EXERCISE INSTRUCTIONS. Look through the records below and collect all lines that hold the string "setdiff".
***** RECORDS FOR PROCESSING
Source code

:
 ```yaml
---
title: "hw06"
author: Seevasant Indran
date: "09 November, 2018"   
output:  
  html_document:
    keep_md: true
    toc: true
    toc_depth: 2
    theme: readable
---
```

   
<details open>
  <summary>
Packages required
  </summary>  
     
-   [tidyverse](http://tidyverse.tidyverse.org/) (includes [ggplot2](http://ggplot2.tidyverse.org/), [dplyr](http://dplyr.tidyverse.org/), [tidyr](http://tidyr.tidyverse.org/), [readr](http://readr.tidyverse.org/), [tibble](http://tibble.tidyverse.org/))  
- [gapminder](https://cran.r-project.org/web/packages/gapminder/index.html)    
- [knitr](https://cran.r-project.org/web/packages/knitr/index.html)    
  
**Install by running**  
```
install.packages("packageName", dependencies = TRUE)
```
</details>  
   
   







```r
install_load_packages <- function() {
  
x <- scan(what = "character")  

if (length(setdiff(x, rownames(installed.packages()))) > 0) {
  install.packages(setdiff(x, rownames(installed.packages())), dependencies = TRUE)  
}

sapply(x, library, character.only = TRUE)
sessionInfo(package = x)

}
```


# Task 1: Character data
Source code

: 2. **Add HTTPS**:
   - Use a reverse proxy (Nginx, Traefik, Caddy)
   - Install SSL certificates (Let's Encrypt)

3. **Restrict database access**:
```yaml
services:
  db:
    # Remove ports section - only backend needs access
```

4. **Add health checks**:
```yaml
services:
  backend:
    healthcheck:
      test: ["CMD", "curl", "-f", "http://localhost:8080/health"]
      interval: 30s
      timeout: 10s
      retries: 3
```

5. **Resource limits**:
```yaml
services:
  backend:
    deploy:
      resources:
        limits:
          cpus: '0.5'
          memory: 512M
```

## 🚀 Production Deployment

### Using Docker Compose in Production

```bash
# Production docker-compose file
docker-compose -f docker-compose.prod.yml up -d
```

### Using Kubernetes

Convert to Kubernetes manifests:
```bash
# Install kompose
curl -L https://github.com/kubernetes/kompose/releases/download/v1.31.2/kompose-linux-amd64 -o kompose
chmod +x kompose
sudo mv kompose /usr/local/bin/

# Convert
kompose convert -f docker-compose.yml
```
**********
REPLY.
if (length(setdiff(x, rownames(installed.packages()))) > 0) {
  install.packages(setdiff(x, rownames(installed.packages())), dependencies = TRUE)  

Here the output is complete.